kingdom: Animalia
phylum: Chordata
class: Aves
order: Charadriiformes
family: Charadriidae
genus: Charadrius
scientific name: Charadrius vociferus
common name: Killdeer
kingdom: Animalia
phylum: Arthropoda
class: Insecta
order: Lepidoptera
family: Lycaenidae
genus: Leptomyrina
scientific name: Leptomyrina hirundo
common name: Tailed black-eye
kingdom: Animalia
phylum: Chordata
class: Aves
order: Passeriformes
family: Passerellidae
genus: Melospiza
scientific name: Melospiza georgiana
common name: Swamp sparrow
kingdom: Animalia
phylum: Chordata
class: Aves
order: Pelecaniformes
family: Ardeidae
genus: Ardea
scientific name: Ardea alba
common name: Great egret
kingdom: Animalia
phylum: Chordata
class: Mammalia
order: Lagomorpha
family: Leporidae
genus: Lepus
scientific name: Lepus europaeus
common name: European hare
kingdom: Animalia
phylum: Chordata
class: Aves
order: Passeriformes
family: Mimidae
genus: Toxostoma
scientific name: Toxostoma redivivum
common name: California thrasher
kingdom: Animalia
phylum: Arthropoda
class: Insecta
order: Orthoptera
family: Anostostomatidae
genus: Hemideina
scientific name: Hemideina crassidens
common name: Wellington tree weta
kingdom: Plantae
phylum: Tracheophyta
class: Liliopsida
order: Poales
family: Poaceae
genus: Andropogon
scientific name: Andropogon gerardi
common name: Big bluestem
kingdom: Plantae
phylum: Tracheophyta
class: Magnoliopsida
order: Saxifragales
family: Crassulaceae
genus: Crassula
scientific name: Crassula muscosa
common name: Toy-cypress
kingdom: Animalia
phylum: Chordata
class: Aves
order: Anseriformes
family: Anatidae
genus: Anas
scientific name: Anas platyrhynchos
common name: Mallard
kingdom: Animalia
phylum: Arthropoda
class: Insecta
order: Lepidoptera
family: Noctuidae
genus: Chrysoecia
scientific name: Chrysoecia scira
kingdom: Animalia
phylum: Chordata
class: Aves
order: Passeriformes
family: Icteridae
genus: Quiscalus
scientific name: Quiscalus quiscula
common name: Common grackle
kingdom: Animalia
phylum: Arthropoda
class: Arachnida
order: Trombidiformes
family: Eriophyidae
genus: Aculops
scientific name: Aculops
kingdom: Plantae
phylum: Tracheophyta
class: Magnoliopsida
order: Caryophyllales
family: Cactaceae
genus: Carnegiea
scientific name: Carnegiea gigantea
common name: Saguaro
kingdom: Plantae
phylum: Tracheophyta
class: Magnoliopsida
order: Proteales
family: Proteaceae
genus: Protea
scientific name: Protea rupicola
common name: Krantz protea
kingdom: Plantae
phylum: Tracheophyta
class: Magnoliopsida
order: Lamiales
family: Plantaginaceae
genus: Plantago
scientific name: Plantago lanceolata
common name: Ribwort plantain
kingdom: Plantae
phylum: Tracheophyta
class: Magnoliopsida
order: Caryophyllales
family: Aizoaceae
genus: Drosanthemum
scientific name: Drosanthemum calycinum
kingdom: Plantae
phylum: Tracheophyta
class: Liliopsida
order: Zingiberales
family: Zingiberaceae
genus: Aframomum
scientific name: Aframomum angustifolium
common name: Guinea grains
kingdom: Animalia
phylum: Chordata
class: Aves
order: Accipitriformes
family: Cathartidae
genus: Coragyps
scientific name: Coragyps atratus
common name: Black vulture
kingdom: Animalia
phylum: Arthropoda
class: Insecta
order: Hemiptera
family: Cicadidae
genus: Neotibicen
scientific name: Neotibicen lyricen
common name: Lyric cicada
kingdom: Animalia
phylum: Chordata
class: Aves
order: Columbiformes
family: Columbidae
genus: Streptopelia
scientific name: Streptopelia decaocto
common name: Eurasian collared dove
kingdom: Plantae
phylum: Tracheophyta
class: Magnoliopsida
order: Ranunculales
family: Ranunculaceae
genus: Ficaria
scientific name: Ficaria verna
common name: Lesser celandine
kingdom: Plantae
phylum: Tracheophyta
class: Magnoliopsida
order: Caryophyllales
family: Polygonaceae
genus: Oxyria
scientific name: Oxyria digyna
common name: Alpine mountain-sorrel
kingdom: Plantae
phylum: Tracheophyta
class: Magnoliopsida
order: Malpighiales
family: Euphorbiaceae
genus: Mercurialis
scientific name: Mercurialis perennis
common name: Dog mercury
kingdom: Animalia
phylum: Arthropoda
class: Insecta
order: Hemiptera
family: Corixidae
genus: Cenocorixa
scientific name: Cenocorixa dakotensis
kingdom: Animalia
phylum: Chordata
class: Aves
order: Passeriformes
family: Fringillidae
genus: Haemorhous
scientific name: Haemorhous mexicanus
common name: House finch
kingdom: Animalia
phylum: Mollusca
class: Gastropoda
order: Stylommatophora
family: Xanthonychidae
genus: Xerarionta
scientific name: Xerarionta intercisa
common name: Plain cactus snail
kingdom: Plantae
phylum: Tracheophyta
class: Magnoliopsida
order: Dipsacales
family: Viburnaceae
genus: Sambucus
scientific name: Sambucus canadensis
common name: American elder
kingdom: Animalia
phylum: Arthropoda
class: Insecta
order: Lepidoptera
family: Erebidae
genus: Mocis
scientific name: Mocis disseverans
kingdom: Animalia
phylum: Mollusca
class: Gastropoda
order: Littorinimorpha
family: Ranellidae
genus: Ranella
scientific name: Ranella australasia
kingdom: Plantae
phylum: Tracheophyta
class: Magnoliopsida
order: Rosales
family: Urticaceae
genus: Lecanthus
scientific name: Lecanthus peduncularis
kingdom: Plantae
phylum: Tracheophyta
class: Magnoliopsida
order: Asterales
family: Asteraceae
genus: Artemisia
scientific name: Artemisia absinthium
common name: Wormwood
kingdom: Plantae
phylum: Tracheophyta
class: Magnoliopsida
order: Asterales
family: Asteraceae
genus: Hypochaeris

What you are asked to do:
Retype every line of the material above word for word, in the same order.

Output for this exercise:
kingdom: Animalia
phylum: Chordata
class: Aves
order: Charadriiformes
family: Charadriidae
genus: Charadrius
scientific name: Charadrius vociferus
common name: Killdeer
kingdom: Animalia
phylum: Arthropoda
class: Insecta
order: Lepidoptera
family: Lycaenidae
genus: Leptomyrina
scientific name: Leptomyrina hirundo
common name: Tailed black-eye
kingdom: Animalia
phylum: Chordata
class: Aves
order: Passeriformes
family: Passerellidae
genus: Melospiza
scientific name: Melospiza georgiana
common name: Swamp sparrow
kingdom: Animalia
phylum: Chordata
class: Aves
order: Pelecaniformes
family: Ardeidae
genus: Ardea
scientific name: Ardea alba
common name: Great egret
kingdom: Animalia
phylum: Chordata
class: Mammalia
order: Lagomorpha
family: Leporidae
genus: Lepus
scientific name: Lepus europaeus
common name: European hare
kingdom: Animalia
phylum: Chordata
class: Aves
order: Passeriformes
family: Mimidae
genus: Toxostoma
scientific name: Toxostoma redivivum
common name: California thrasher
kingdom: Animalia
phylum: Arthropoda
class: Insecta
order: Orthoptera
family: Anostostomatidae
genus: Hemideina
scientific name: Hemideina crassidens
common name: Wellington tree weta
kingdom: Plantae
phylum: Tracheophyta
class: Liliopsida
order: Poales
family: Poaceae
genus: Andropogon
scientific name: Andropogon gerardi
common name: Big bluestem
kingdom: Plantae
phylum: Tracheophyta
class: Magnoliopsida
order: Saxifragales
family: Crassulaceae
genus: Crassula
scientific name: Crassula muscosa
common name: Toy-cypress
kingdom: Animalia
phylum: Chordata
class: Aves
order: Anseriformes
family: Anatidae
genus: Anas
scientific name: Anas platyrhynchos
common name: Mallard
kingdom: Animalia
phylum: Arthropoda
class: Insecta
order: Lepidoptera
family: Noctuidae
genus: Chrysoecia
scientific name: Chrysoecia scira
kingdom: Animalia
phylum: Chordata
class: Aves
order: Passeriformes
family: Icteridae
genus: Quiscalus
scientific name: Quiscalus quiscula
common name: Common grackle
kingdom: Animalia
phylum: Arthropoda
class: Arachnida
order: Trombidiformes
family: Eriophyidae
genus: Aculops
scientific name: Aculops
kingdom: Plantae
phylum: Tracheophyta
class: Magnoliopsida
order: Caryophyllales
family: Cactaceae
genus: Carnegiea
scientific name: Carnegiea gigantea
common name: Saguaro
kingdom: Plantae
phylum: Tracheophyta
class: Magnoliopsida
order: Proteales
family: Proteaceae
genus: Protea
scientific name: Protea rupicola
common name: Krantz protea
kingdom: Plantae
phylum: Tracheophyta
class: Magnoliopsida
order: Lamiales
family: Plantaginaceae
genus: Plantago
scientific name: Plantago lanceolata
common name: Ribwort plantain
kingdom: Plantae
phylum: Tracheophyta
class: Magnoliopsida
order: Caryophyllales
family: Aizoaceae
genus: Drosanthemum
scientific name: Drosanthemum calycinum
kingdom: Plantae
phylum: Tracheophyta
class: Liliopsida
order: Zingiberales
family: Zingiberaceae
genus: Aframomum
scientific name: Aframomum angustifolium
common name: Guinea grains
kingdom: Animalia
phylum: Chordata
class: Aves
order: Accipitriformes
family: Cathartidae
genus: Coragyps
scientific name: Coragyps atratus
common name: Black vulture
kingdom: Animalia
phylum: Arthropoda
class: Insecta
order: Hemiptera
family: Cicadidae
genus: Neotibicen
scientific name: Neotibicen lyricen
common name: Lyric cicada
kingdom: Animalia
phylum: Chordata
class: Aves
order: Columbiformes
family: Columbidae
genus: Streptopelia
scientific name: Streptopelia decaocto
common name: Eurasian collared dove
kingdom: Plantae
phylum: Tracheophyta
class: Magnoliopsida
order: Ranunculales
family: Ranunculaceae
genus: Ficaria
scientific name: Ficaria verna
common name: Lesser celandine
kingdom: Plantae
phylum: Tracheophyta
class: Magnoliopsida
order: Caryophyllales
family: Polygonaceae
genus: Oxyria
scientific name: Oxyria digyna
common name: Alpine mountain-sorrel
kingdom: Plantae
phylum: Tracheophyta
class: Magnoliopsida
order: Malpighiales
family: Euphorbiaceae
genus: Mercurialis
scientific name: Mercurialis perennis
common name: Dog mercury
kingdom: Animalia
phylum: Arthropoda
class: Insecta
order: Hemiptera
family: Corixidae
genus: Cenocorixa
scientific name: Cenocorixa dakotensis
kingdom: Animalia
phylum: Chordata
class: Aves
order: Passeriformes
family: Fringillidae
genus: Haemorhous
scientific name: Haemorhous mexicanus
common name: House finch
kingdom: Animalia
phylum: Mollusca
class: Gastropoda
order: Stylommatophora
family: Xanthonychidae
genus: Xerarionta
scientific name: Xerarionta intercisa
common name: Plain cactus snail
kingdom: Plantae
phylum: Tracheophyta
class: Magnoliopsida
order: Dipsacales
family: Viburnaceae
genus: Sambucus
scientific name: Sambucus canadensis
common name: American elder
kingdom: Animalia
phylum: Arthropoda
class: Insecta
order: Lepidoptera
family: Erebidae
genus: Mocis
scientific name: Mocis disseverans
kingdom: Animalia
phylum: Mollusca
class: Gastropoda
order: Littorinimorpha
family: Ranellidae
genus: Ranella
scientific name: Ranella australasia
kingdom: Plantae
phylum: Tracheophyta
class: Magnoliopsida
order: Rosales
family: Urticaceae
genus: Lecanthus
scientific name: Lecanthus peduncularis
kingdom: Plantae
phylum: Tracheophyta
class: Magnoliopsida
order: Asterales
family: Asteraceae
genus: Artemisia
scientific name: Artemisia absinthium
common name: Wormwood
kingdom: Plantae
phylum: Tracheophyta
class: Magnoliopsida
order: Asterales
family: Asteraceae
genus: Hypochaeris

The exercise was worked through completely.